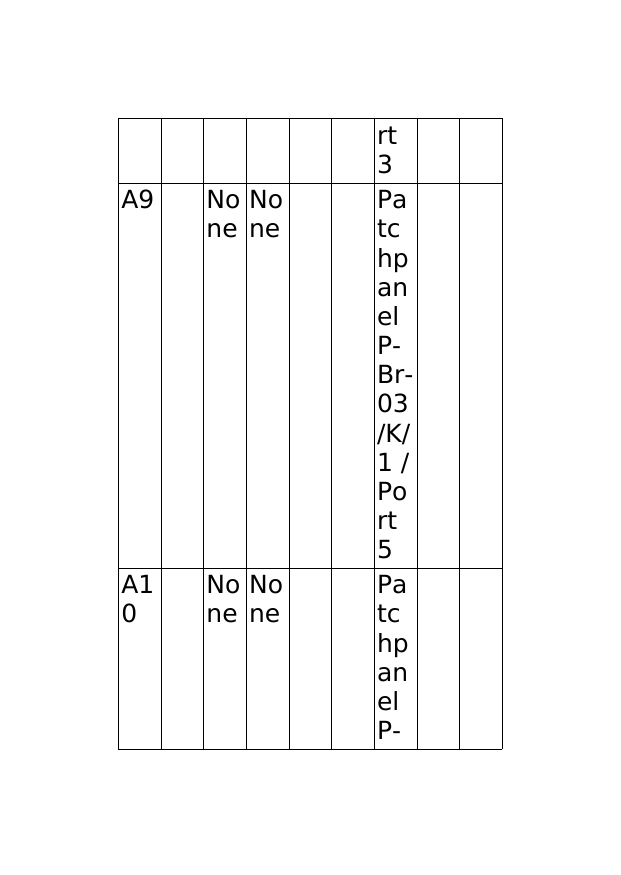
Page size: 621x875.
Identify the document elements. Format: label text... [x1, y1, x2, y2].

table_cell [290, 119, 331, 182]
table_cell [418, 119, 459, 182]
table_cell [332, 184, 374, 567]
table_cell [119, 119, 161, 182]
table_cell [162, 569, 203, 748]
table_cell Patchpanel P- [375, 569, 417, 748]
table_cell [460, 569, 502, 748]
table_cell Patchpanel P-Br-03/K/1 / Port 5 [375, 184, 417, 567]
table_cell [332, 569, 374, 748]
table_cell [460, 119, 502, 182]
table_cell [290, 184, 331, 567]
table_cell [332, 119, 374, 182]
table_cell [247, 119, 289, 182]
table_cell [418, 184, 459, 567]
table_cell rt 3 [375, 119, 417, 182]
table_cell [162, 184, 203, 567]
table_cell A9 [119, 184, 161, 567]
table_cell [204, 119, 246, 182]
table_cell None [204, 184, 246, 567]
table_cell [290, 569, 331, 748]
table_cell [460, 184, 502, 567]
table_cell A10 [119, 569, 161, 748]
table_cell None [247, 184, 289, 567]
table_cell None [247, 569, 289, 748]
table_cell [162, 119, 203, 182]
table_cell None [204, 569, 246, 748]
table_cell [418, 569, 459, 748]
□ □ □
Copy every line of the entry above word for word, leaving out the picture.

Page size: 621x875.
Identify the document elements. Format: label text... [x1, y1, x2, y2].

table_cell [290, 119, 331, 182]
table_cell [418, 119, 459, 182]
table_cell [332, 184, 374, 567]
table_cell [119, 119, 161, 182]
table_cell [162, 569, 203, 748]
table_cell Patchpanel P- [375, 569, 417, 748]
table_cell [460, 569, 502, 748]
table_cell Patchpanel P-Br-03/K/1 / Port 5 [375, 184, 417, 567]
table_cell [332, 569, 374, 748]
table_cell [460, 119, 502, 182]
table_cell [290, 184, 331, 567]
table_cell [332, 119, 374, 182]
table_cell [247, 119, 289, 182]
table_cell [418, 184, 459, 567]
table_cell rt 3 [375, 119, 417, 182]
table_cell [162, 184, 203, 567]
table_cell A9 [119, 184, 161, 567]
table_cell [204, 119, 246, 182]
table_cell None [204, 184, 246, 567]
table_cell [290, 569, 331, 748]
table_cell [460, 184, 502, 567]
table_cell A10 [119, 569, 161, 748]
table_cell None [247, 184, 289, 567]
table_cell None [247, 569, 289, 748]
table_cell [162, 119, 203, 182]
table_cell None [204, 569, 246, 748]
table_cell [418, 569, 459, 748]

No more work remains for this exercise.